• Attività da svolgere
**a.** Nel brano sul progresso spirituale, che cosa viene indicato come il solo vero segno di progresso?
**b.** Fornisci il seguito del brano sul progresso spirituale, cominciando subito dopo la sua ultima frase.

• Brano scelto
____
Se invece di accettare che la perseveranza è il solo vero
segno di progresso, immaginiamo che il tipo di condizioni descritte da Robert
Adams siano segni di progresso, possiamo facilmente ingannare noi stessi
pensando che stiamo facendo progressi quando non è così. Anche se non sempre,
almeno qualche volta ci è facile immaginare che stiamo sperimentando ‘un senso
di pace’, o che siamo ‘non più disturbati da condizioni terrene’ come eravamo soliti essere, o che ora stiamo diventando più felici, così
se prendiamo questi come segni di progresso, ci è facile con ciò illudere noi
stessi.
Le condizioni della mente sono in un flusso costante, così esse
non sono un indicatore affidabile del nostro progresso spirituale. Anche se non
abbiamo amore per sperimentare solo noi stessi, e anche se non facciamo mai uno
sforzo per dare attenzione solo a noi stessi, qualche volta possiamo tuttavia
sentire ‘un senso di pace’, o che siamo meno ‘disturbati dalle condizioni
terrene’, o che stiamo generalmente diventando più felici, così condizioni come
queste non possono essere un segno affidabile di alcun genuino progresso
spirituale.
Comunque, cercando tali
segni stiamo dirigendo la nostra attenzione lontano da noi stessi, e stiamo quindi perdendo l’opportunità di
fare un reale progresso qui e ora perseverando sinceramente nel nostro
tentativo di sperimentare solo noi stessi.
____
• Materiale di partenza
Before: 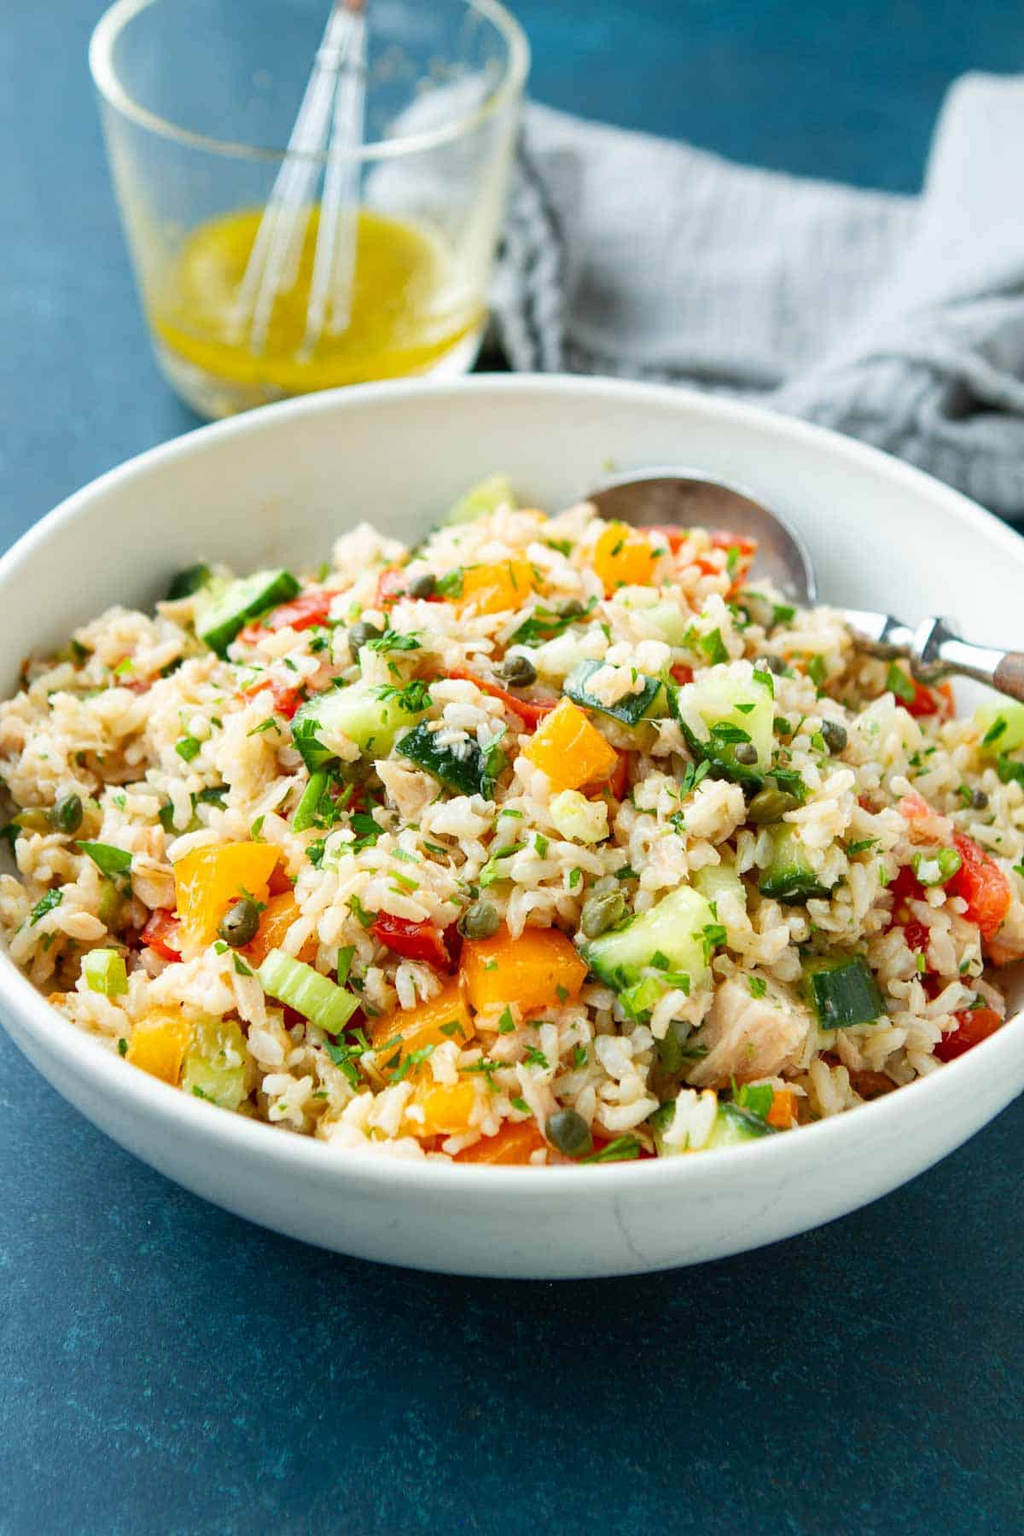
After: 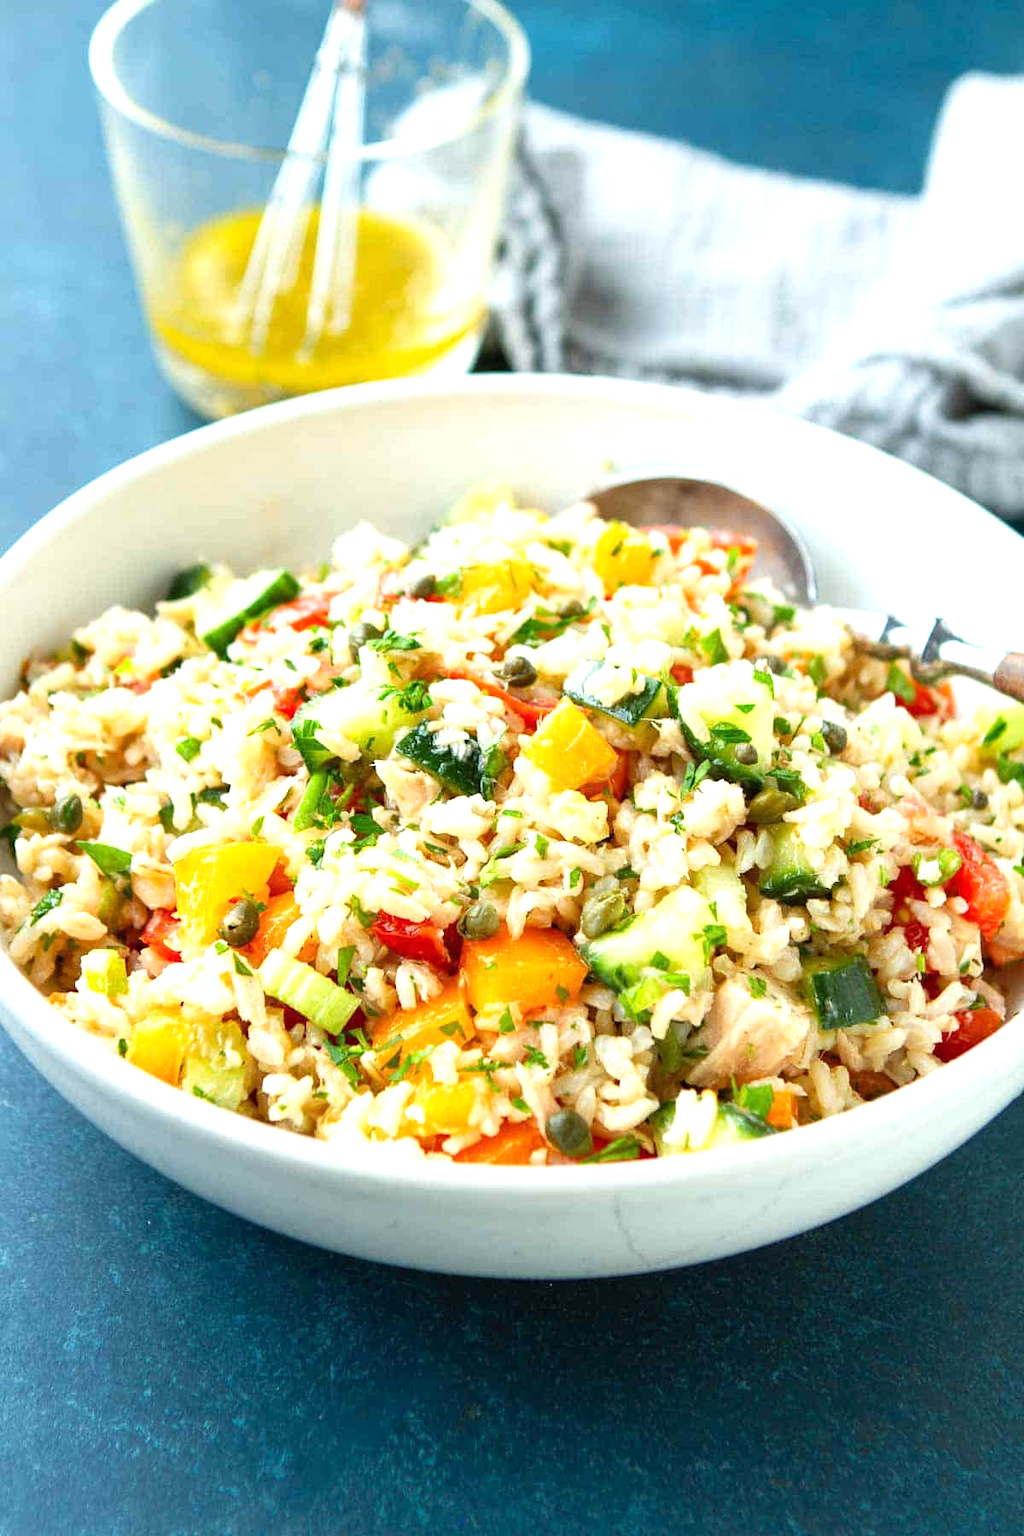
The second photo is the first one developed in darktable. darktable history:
exposure: exposure 0.663 EV, compensate highlight preservation false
____
• Soluzioni degli esercizi
**a.** La perseveranza.

**b.**
Perciò, le parole che abbiamo bisogno di leggere o di
sentire sono solo quelle che ci spronano a perseverare nel cercare di essere
auto-attentivi (come fanno le parole di Bhagavan), e non ogni parola che
distrae la nostra attenzione da noi stessi verso le condizioni esteriori
sperimentate dalla nostra mente.
1 Dicembre 2014 13:30
In risposta a un ulteriore commento sul tema del discorso di
Robert Adams, Michael James scrive:
Nel tuo ultimo commento hai scritto: ‘Pace è la natura del sé, il fine. Poiché
il sentiero è lo stesso del fine, sento che nel suggerimento di Robert Adams di
usare la pace come un mezzo di progresso non c’è contraddizione con gli
insegnamenti di Bhagavan.’
Sì, pace è la natura del nostro sé reale, ma quella pace è
assoluta, infinita, eterna e non vincolata da alcuna condizione, mentre ogni ‘senso
di pace’ sperimentato dalla nostra mente è relativo, limitato, transitorio e
condizionato, così non dovremmo confondere l’uno con l’altro. Ogni ‘senso di
pace’ sperimentato dalla nostra mente è causato da una parziale cessazione o
riduzione di intensità dell’attività mentale, ma possiamo sperimentare una tale
condizione solo fino a che sperimentiamo noi stessi come questa mente, così non è uno stato di completa cessazione
di tutta l’attività mentale. Comunque,
possiamo sperimentare un tale ‘senso di pace’ anche quando non stiamo dando
attenzione solo a ‘io’, sebbene la mente
cesserà pacificamente se diamo attenzione solo a ‘io’, ogni ‘senso di pace’ che
possiamo sperimentare non è necessariamente causato da o connesso con l’auto-attentività,
e quindi non è necessariamente un ‘mezzo di progresso’ verso il nostro fine di
auto-consapevolezza perfettamente chiara e senza attributi.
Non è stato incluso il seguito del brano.